A cela, la littérature, lue diversement par Blanchot, par Foucault, ou par Quignard, avec les fortunes que l’on sait, répond par le vide dans lequel elle se déploie ; non le vide d’où elle part, car elle part toujours de ce qui a déjà été dit, de quelque reste, puisé sur le rivage, dans la vie, quelque part, mais où elle démontre, comme Titus derrière le rideau du temple, qu’il n’y a là, finalement, rien. Je pense que Flaubert avec sa bêtise, que Balzac avec sa grosse bête sociale dévoratrice du genre humain, et même que Stendhal avec sa gaieté pour happy few ne sont en désaccord ni avec le triomphe de la mort, ni avec le rien qui est au fond de leur geste – au fond le plus secret, peut-être, mais aussi le plus béant de leur geste.

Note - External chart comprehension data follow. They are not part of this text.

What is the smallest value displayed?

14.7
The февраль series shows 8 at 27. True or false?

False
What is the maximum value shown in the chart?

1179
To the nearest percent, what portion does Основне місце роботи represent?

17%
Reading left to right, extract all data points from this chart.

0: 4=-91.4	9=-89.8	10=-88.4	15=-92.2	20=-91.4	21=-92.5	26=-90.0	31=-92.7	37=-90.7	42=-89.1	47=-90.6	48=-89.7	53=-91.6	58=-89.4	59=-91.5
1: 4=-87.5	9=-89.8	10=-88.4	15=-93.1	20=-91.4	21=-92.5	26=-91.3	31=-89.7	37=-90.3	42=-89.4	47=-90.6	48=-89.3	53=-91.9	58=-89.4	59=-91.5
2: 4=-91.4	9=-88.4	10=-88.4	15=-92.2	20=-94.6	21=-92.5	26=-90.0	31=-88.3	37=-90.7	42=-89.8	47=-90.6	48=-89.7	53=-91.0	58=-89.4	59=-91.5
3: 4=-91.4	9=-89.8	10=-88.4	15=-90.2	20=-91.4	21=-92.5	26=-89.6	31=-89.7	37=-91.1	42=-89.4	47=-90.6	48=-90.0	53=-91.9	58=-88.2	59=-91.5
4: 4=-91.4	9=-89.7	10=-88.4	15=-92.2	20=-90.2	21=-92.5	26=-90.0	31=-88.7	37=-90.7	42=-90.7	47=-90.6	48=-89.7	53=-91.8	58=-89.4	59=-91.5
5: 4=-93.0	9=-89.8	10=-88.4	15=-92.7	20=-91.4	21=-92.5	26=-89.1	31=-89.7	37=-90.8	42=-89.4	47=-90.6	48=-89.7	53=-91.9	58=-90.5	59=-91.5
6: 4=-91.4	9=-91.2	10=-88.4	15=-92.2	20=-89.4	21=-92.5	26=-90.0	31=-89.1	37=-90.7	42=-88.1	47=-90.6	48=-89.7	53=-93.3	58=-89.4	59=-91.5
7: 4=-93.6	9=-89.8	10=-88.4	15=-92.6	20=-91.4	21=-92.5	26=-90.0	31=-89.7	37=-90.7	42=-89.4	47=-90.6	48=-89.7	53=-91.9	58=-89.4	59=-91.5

Savez-vous quel est le lieu qui est le plus éloigné de l’apparition de la lumière ? De sa première et native apparition ? C’est le lieu qui fascine aussi bien Quignard que Hegel, ou que Claudel dans son Tête d’or. Ce lieu, c’est évidemment celui du soleil couchant. L’ouest. L’occident.
Invention occidentale de la littérature.
Habiter en étranger la langue romaine, produire en elle une sécession, faire advenir, malgré elle et son penchant, la nouveauté, la création, et non ces extases devant le rien dont Quignard nous a donné une somptueuse démonstration, mais pour quoi, au fond – habiter en étranger la langue de l’empire du rien pour en faire surgir quelque chose, voilà ce qu’ont fait, à mon avis, tous les grands poètes et les grands écrivains de qu’on ce appelait plaisamment, jadis, la zone indo-européenne.
Mais alors, nous conviendrons qu’il ne faut pas appeler cela la littérature. Vous savez quoi ? Il n’y a pas encore de nom pour ça. Et moi, quoiqu’en disent les pleureuses, ça me réjouit.